Page images and extracted text
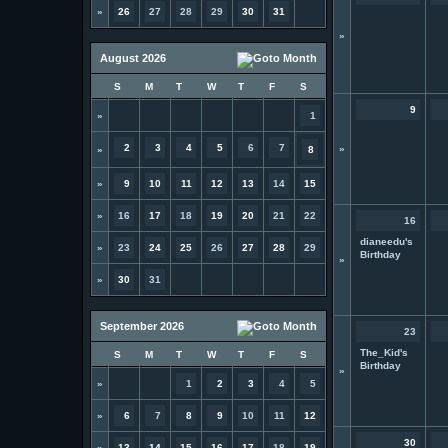
»
26
27
28
29
30
31
»
August 2026
S
M
T
W
T
F
S
9
»
1
2
3
4
5
6
7
»
»
8
»
9
10
11
12
13
14
15
»
16
17
18
19
20
21
22
16
dianeedu's
»
23
24
25
26
27
28
29
Birthday
»
»
30
31
September 2026
23
The_Kid's
S
M
T
W
T
F
S
Birthday
»
»
1
2
3
4
5
»
6
7
8
9
10
11
12
30
»
13
14
15
16
17
18
19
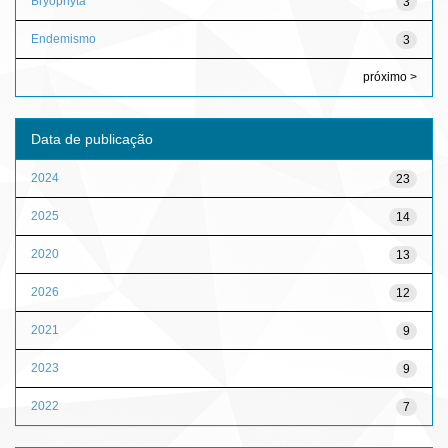
Bryophyta
3
Endemismo
3
próximo >
Data de publicação
2024
23
2025
14
2020
13
2026
12
2021
9
2023
9
2022
7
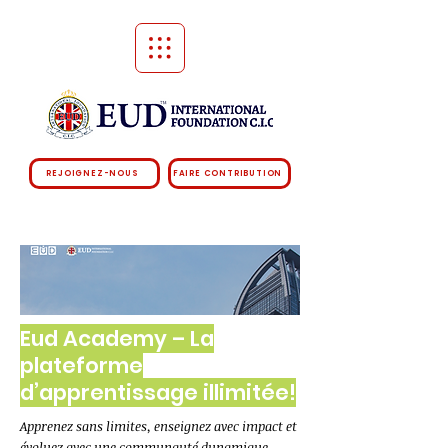
REJOIGNEZ-NOUS
FAIRE CONTRIBUTION
Eud Academy – La
plateforme
d’apprentissage illimitée!
Apprenez sans limites, enseignez avec impact et
évoluez avec une communauté dynamique.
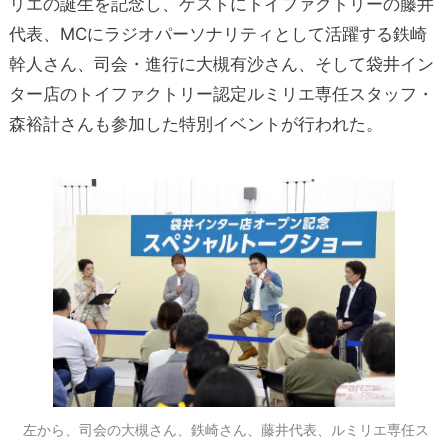
リエの誕生を記念し、ゲストにトイファクトリーの藤井
代表、MCにラジオパーソナリティとして活躍する鉄崎
幹人さん、司会・進行に大槻有沙さん、そして袋井イン
ター店のトイファクトリー認定ルミリエ専任スタッフ・
森裕計さんも参加した特別イベントが行われた。
左から、司会の大槻さん、鉄崎さん、藤井代表、ルミリエ専任ス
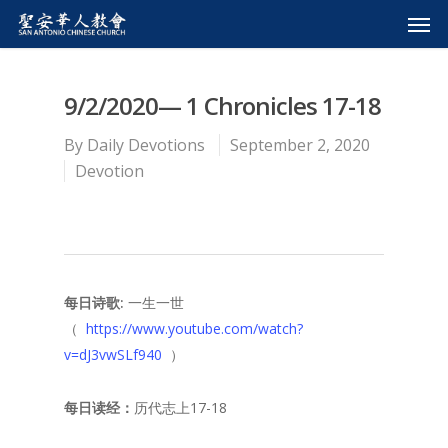
9/2/2020— 1 Chronicles 17-18
By
Daily Devotions
September 2, 2020
Devotion
每日
诗歌:
一生一世
（
https://www.youtube.com/watch?
v=dJ3vwSLf940
）
每日读经：
历代志上17-18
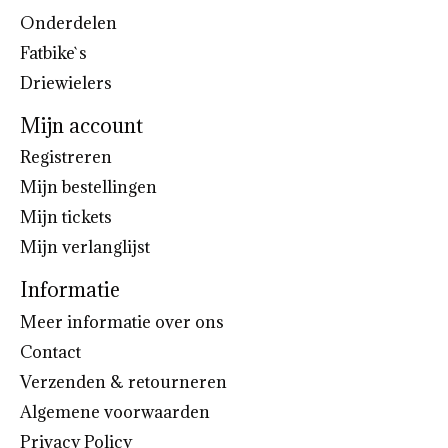
Onderdelen
Fatbike`s
Driewielers
Mijn account
Registreren
Mijn bestellingen
Mijn tickets
Mijn verlanglijst
Informatie
Meer informatie over ons
Contact
Verzenden & retourneren
Algemene voorwaarden
Privacy Policy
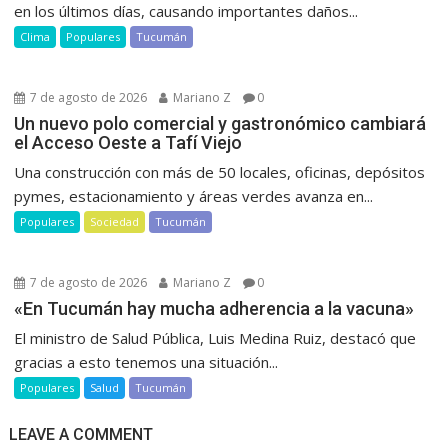
en los últimos días, causando importantes daños...
Clima
Populares
Tucumán
7 de agosto de 2026
Mariano Z
0
Un nuevo polo comercial y gastronómico cambiará
el Acceso Oeste a Tafí Viejo
Una construcción con más de 50 locales, oficinas, depósitos
pymes, estacionamiento y áreas verdes avanza en...
Populares
Sociedad
Tucumán
7 de agosto de 2026
Mariano Z
0
«En Tucumán hay mucha adherencia a la vacuna»
El ministro de Salud Pública, Luis Medina Ruiz, destacó que
gracias a esto tenemos una situación...
Populares
Salud
Tucumán
LEAVE A COMMENT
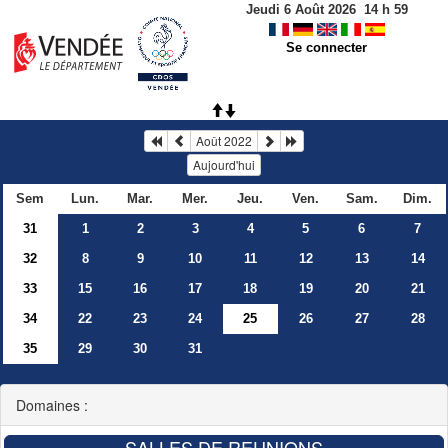
Jeudi 6 Août 2026
14
h
59
Se connecter
Août 2022
Aujourd'hui
Sem
Lun.
Mar.
Mer.
Jeu.
Ven.
Sam.
Dim.
31
1
2
3
4
5
6
7
32
8
9
10
11
12
13
14
33
15
16
17
18
19
20
21
34
22
23
24
25
26
27
28
35
29
30
31
Domaines :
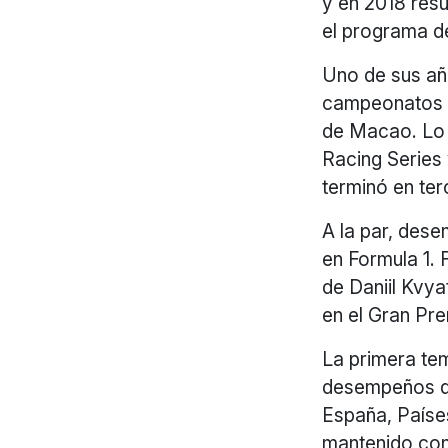
y en 2018 res
el programa de
Uno de sus añ
campeonatos E
de Macao. Lo 
Racing Series 
terminó en ter
A la par, dese
en Formula 1. 
de Daniil Kvya
en el Gran Pre
La primera tem
desempeños qu
España, Paíse
mantenido con 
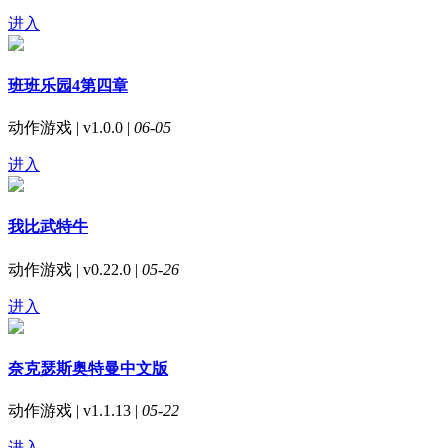
进入
班班乐园4第四章
动作游戏 | v1.0.0 |
06-05
进入
我比武特牛
动作游戏 | v0.22.0 |
05-26
进入
奈克瑟斯奥特曼中文版
动作游戏 | v1.1.13 |
05-22
进入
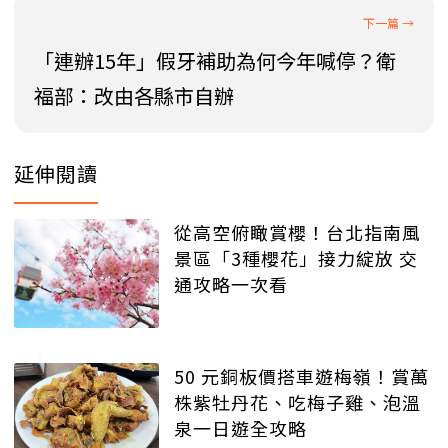
「連辦15年」假牙補助為何今年喊停？衛
福部：改由各縣市自辦
延伸閱讀
從高空俯瞰賞櫻！台北指南風
景區「3種櫻花」接力綻放 交
通攻略一次看
50 元銅板價搭車遊梅嶺！賞萬
株紫牡丹花、吃梅子雞、泡溫
泉一日遊全攻略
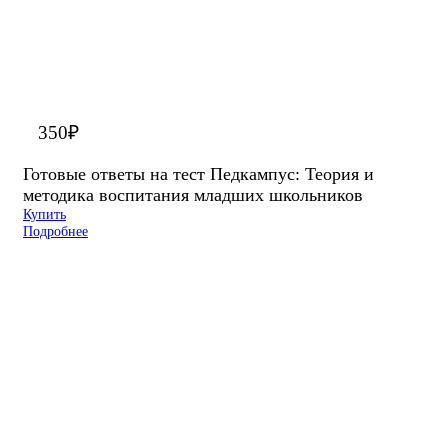
350
₽
Готовые ответы на тест Педкампус: Теория и
методика воспитания младших школьников
Купить
Подробнее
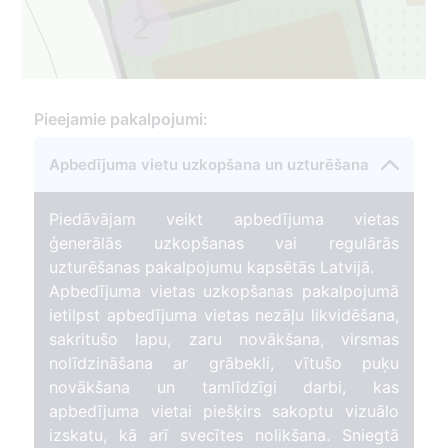
2
2
Pieejamie pakalpojumi:
Apbedījuma vietu uzkopšana un uzturēšana
Piedāvājam veikt apbedījuma vietas
ģenerālās uzkopšanas vai regulārās
uzturēšanas pakalpojumu kapsētās Latvijā.
Apbedījuma vietas uzkopšanas pakalpojumā
ietilpst apbedījuma vietas nezāļu likvidēšana,
sakritušo lapu, zaru novākšana, virsmas
nolīdzināšana ar grābekli, vītušo puķu
novākšana un tamlīdzīgi darbi, kas
apbedījuma vietai piešķirs sakoptu vizuālo
izskatu, kā arī svecītes nolikšana. Sniegtā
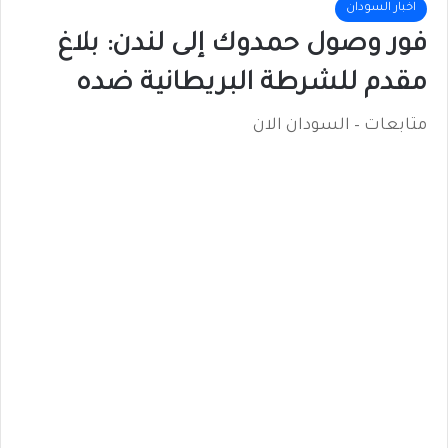
اخبار السودان
فور وصول حمدوك إلى لندن: بلاغ
مقدم للشرطة البريطانية ضده
متابعات – السودان الان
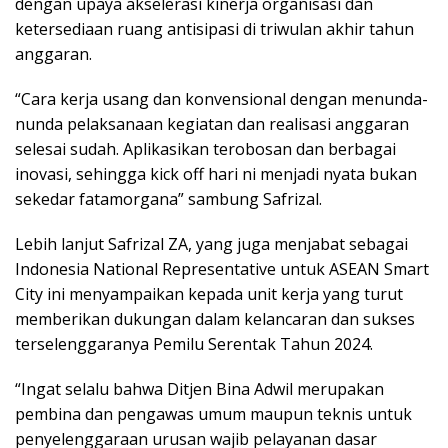
dengan upaya akselerasi kinerja organisasi dan
ketersediaan ruang antisipasi di triwulan akhir tahun
anggaran.
“Cara kerja usang dan konvensional dengan menunda-
nunda pelaksanaan kegiatan dan realisasi anggaran
selesai sudah. Aplikasikan terobosan dan berbagai
inovasi, sehingga kick off hari ni menjadi nyata bukan
sekedar fatamorgana” sambung Safrizal.
Lebih lanjut Safrizal ZA, yang juga menjabat sebagai
Indonesia National Representative untuk ASEAN Smart
City ini menyampaikan kepada unit kerja yang turut
memberikan dukungan dalam kelancaran dan sukses
terselenggaranya Pemilu Serentak Tahun 2024.
“Ingat selalu bahwa Ditjen Bina Adwil merupakan
pembina dan pengawas umum maupun teknis untuk
penyelenggaraan urusan wajib pelayanan dasar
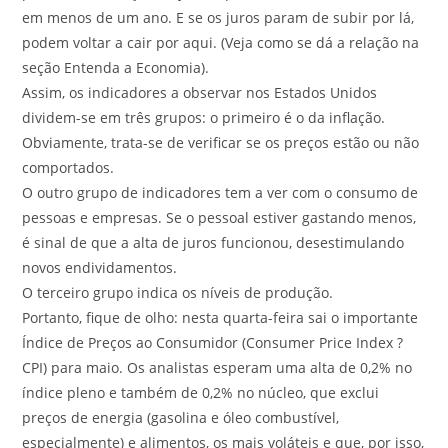
em menos de um ano. E se os juros param de subir por lá,
podem voltar a cair por aqui. (Veja como se dá a relação na
seção Entenda a Economia).
Assim, os indicadores a observar nos Estados Unidos
dividem-se em três grupos: o primeiro é o da inflação.
Obviamente, trata-se de verificar se os preços estão ou não
comportados.
O outro grupo de indicadores tem a ver com o consumo de
pessoas e empresas. Se o pessoal estiver gastando menos,
é sinal de que a alta de juros funcionou, desestimulando
novos endividamentos.
O terceiro grupo indica os níveis de produção.
Portanto, fique de olho: nesta quarta-feira sai o importante
Índice de Preços ao Consumidor (Consumer Price Index ?
CPI) para maio. Os analistas esperam uma alta de 0,2% no
índice pleno e também de 0,2% no núcleo, que exclui
preços de energia (gasolina e óleo combustível,
especialmente) e alimentos, os mais voláteis e que, por isso,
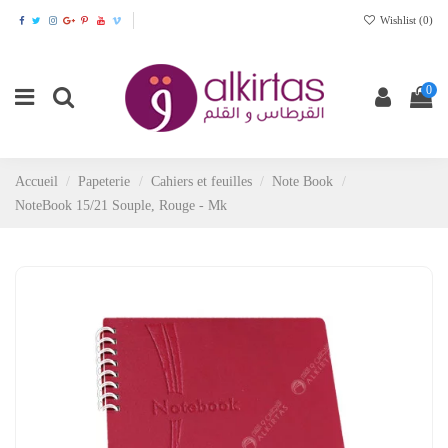
Wishlist (
0
)
0
Accueil
Papeterie
Cahiers et feuilles
Note Book
NoteBook 15/21 Souple, Rouge - Mk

▶ **TASK OBJECTIVE**
Nothing but the records themselves, exact and complete, should be returned; leave the pictures out.

▶ **WRITTEN ANSWER**
»
26
27
28
29
30
31
»
August 2026
S
M
T
W
T
F
S
9
»
1
2
3
4
5
6
7
»
»
8
»
9
10
11
12
13
14
15
»
16
17
18
19
20
21
22
16
dianeedu's
»
23
24
25
26
27
28
29
Birthday
»
»
30
31
September 2026
23
The_Kid's
S
M
T
W
T
F
S
Birthday
»
»
1
2
3
4
5
»
6
7
8
9
10
11
12
30
»
13
14
15
16
17
18
19
Bryophyta
3
Endemismo
3
próximo >
Data de publicação
2024
23
2025
14
2020
13
2026
12
2021
9
2023
9
2022
7
REJOIGNEZ-NOUS
FAIRE CONTRIBUTION
Eud Academy – La
plateforme
d’apprentissage illimitée!
Apprenez sans limites, enseignez avec impact et
évoluez avec une communauté dynamique.
リエの誕生を記念し、ゲストにトイファクトリーの藤井
代表、MCにラジオパーソナリティとして活躍する鉄崎
幹人さん、司会・進行に大槻有沙さん、そして袋井イン
ター店のトイファクトリー認定ルミリエ専任スタッフ・
森裕計さんも参加した特別イベントが行われた。
左から、司会の大槻さん、鉄崎さん、藤井代表、ルミリエ専任ス
9/2/2020— 1 Chronicles 17-18
By
Daily Devotions
September 2, 2020
Devotion
每日
诗歌:
一生一世
（
https://www.youtube.com/watch?
v=dJ3vwSLf940
）
每日读经：
历代志上17-18
Onderdelen
Fatbike`s
Driewielers
Mijn account
Registreren
Mijn bestellingen
Mijn tickets
Mijn verlanglijst
Informatie
Meer informatie over ons
Contact
Verzenden & retourneren
Algemene voorwaarden
Privacy Policy
en los últimos días, causando importantes daños...
Clima
Populares
Tucumán
7 de agosto de 2026
Mariano Z
0
Un nuevo polo comercial y gastronómico cambiará
el Acceso Oeste a Tafí Viejo
Una construcción con más de 50 locales, oficinas, depósitos
pymes, estacionamiento y áreas verdes avanza en...
Populares
Sociedad
Tucumán
7 de agosto de 2026
Mariano Z
0
«En Tucumán hay mucha adherencia a la vacuna»
El ministro de Salud Pública, Luis Medina Ruiz, destacó que
gracias a esto tenemos una situación...
Populares
Salud
Tucumán
LEAVE A COMMENT
Jeudi 6 Août 2026
14
h
59
Se connecter
Août 2022
Aujourd'hui
Sem
Lun.
Mar.
Mer.
Jeu.
Ven.
Sam.
Dim.
31
1
2
3
4
5
6
7
32
8
9
10
11
12
13
14
33
15
16
17
18
19
20
21
34
22
23
24
25
26
27
28
35
29
30
31
Domaines :
y en 2018 res
el programa de
Uno de sus añ
campeonatos E
de Macao. Lo 
Racing Series 
terminó en ter
A la par, dese
en Formula 1. 
de Daniil Kvya
en el Gran Pre
La primera tem
desempeños qu
España, Paíse
mantenido con 
进入
班班乐园4第四章
动作游戏 | v1.0.0 |
06-05
进入
我比武特牛
动作游戏 | v0.22.0 |
05-26
进入
奈克瑟斯奥特曼中文版
动作游戏 | v1.1.13 |
05-22
进入
「連辦15年」假牙補助為何今年喊停？衛
福部：改由各縣市自辦
延伸閱讀
從高空俯瞰賞櫻！台北指南風
景區「3種櫻花」接力綻放 交
通攻略一次看
50 元銅板價搭車遊梅嶺！賞萬
株紫牡丹花、吃梅子雞、泡溫
泉一日遊全攻略
350
₽
Готовые ответы на тест Педкампус: Теория и
методика воспитания младших школьников
Купить
Подробнее
2
2
Pieejamie pakalpojumi:
Apbedījuma vietu uzkopšana un uzturēšana
Piedāvājam veikt apbedījuma vietas
ģenerālās uzkopšanas vai regulārās
uzturēšanas pakalpojumu kapsētās Latvijā.
Apbedījuma vietas uzkopšanas pakalpojumā
ietilpst apbedījuma vietas nezāļu likvidēšana,
sakritušo lapu, zaru novākšana, virsmas
nolīdzināšana ar grābekli, vītušo puķu
novākšana un tamlīdzīgi darbi, kas
apbedījuma vietai piešķirs sakoptu vizuālo
izskatu, kā arī svecītes nolikšana. Sniegtā
اخبار السودان
فور وصول حمدوك إلى لندن: بلاغ
مقدم للشرطة البريطانية ضده
متابعات – السودان الان
dengan upaya akselerasi kinerja organisasi dan
ketersediaan ruang antisipasi di triwulan akhir tahun
anggaran.
“Cara kerja usang dan konvensional dengan menunda-
nunda pelaksanaan kegiatan dan realisasi anggaran
selesai sudah. Aplikasikan terobosan dan berbagai
inovasi, sehingga kick off hari ni menjadi nyata bukan
sekedar fatamorgana” sambung Safrizal.
Lebih lanjut Safrizal ZA, yang juga menjabat sebagai
Indonesia National Representative untuk ASEAN Smart
City ini menyampaikan kepada unit kerja yang turut
memberikan dukungan dalam kelancaran dan sukses
terselenggaranya Pemilu Serentak Tahun 2024.
“Ingat selalu bahwa Ditjen Bina Adwil merupakan
pembina dan pengawas umum maupun teknis untuk
penyelenggaraan urusan wajib pelayanan dasar
em menos de um ano. E se os juros param de subir por lá,
podem voltar a cair por aqui. (Veja como se dá a relação na
seção Entenda a Economia).
Assim, os indicadores a observar nos Estados Unidos
dividem-se em três grupos: o primeiro é o da inflação.
Obviamente, trata-se de verificar se os preços estão ou não
comportados.
O outro grupo de indicadores tem a ver com o consumo de
pessoas e empresas. Se o pessoal estiver gastando menos,
é sinal de que a alta de juros funcionou, desestimulando
novos endividamentos.
O terceiro grupo indica os níveis de produção.
Portanto, fique de olho: nesta quarta-feira sai o importante
Índice de Preços ao Consumidor (Consumer Price Index ?
CPI) para maio. Os analistas esperam uma alta de 0,2% no
índice pleno e também de 0,2% no núcleo, que exclui
preços de energia (gasolina e óleo combustível,
especialmente) e alimentos, os mais voláteis e que, por isso,
Wishlist (
0
)
0
Accueil
Papeterie
Cahiers et feuilles
Note Book
NoteBook 15/21 Souple, Rouge - Mk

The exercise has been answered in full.